The -Radical Philosophy Group grew out of the convergence of two currents which had been largely formed by
the student movement in the 1960s – on the one hand, discontent, especially among students, with the sterile
and compacent philosophy taught in British universities and colleges; on the other hand, a revival of interest
in the theoretical work on the left and a recognition of the need to confront the ideology enshrined in orthodox
academic disciplines. The Radical Philosophy Group has always contended that these two problems can be
tackled together – that philosophical inquiry into fundamental issues must lead to the exposure of conservatism
masquerading as formal reason.

Academic philosophy in this country has generally accepted and defended the frame of reference of the
dominant bourgeois culture. This culture is supported and mirrored by the elitist isolation, the internal
hierarchies and demarcations, or academic institutions.
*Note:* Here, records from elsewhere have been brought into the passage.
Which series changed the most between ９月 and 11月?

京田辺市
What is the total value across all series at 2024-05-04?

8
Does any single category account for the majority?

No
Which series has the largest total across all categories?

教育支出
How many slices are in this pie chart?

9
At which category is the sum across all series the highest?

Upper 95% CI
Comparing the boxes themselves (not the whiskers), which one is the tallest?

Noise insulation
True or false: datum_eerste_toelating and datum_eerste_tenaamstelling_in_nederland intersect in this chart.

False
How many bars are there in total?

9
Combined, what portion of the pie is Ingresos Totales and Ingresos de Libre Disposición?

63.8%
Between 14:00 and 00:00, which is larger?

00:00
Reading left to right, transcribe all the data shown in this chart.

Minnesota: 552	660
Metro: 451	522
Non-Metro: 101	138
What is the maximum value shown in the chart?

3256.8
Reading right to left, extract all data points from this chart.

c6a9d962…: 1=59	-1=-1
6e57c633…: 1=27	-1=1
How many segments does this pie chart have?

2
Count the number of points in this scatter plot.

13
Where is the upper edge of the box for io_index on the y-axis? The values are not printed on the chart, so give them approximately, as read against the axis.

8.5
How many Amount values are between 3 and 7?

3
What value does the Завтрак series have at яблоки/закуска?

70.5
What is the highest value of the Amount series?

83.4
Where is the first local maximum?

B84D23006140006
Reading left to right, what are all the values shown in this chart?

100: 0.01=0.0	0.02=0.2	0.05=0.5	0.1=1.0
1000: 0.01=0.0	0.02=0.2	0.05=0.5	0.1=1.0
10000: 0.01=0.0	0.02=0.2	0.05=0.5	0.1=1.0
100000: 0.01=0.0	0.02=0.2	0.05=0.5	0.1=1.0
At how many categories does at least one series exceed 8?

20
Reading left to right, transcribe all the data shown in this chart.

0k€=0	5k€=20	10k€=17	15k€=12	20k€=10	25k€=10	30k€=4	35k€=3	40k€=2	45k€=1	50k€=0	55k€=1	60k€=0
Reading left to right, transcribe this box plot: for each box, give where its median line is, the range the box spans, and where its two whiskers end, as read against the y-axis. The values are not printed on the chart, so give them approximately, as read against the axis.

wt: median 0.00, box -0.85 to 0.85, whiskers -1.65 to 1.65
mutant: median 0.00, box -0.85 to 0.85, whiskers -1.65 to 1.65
The Radical Philosophy Group therefore works for
reforms in courses and assessments for the enlargement of students’ control over their education, for the
breaking down of barriers between philosophy and other disciplines and between academic institutions and
the outside world.

The Group has held several conferences, and local groups have been formed which have organised meetings
and agitated on local issues. Radical philosophy is the magazine of the Radical Philosophy Group, and has
come out three times a year since January 1972. It aims to criticise the current state of philosophy in the
English-speaking world and to encourage philosophical discussion on the left, and welcomes any
contributions which will serve these aims.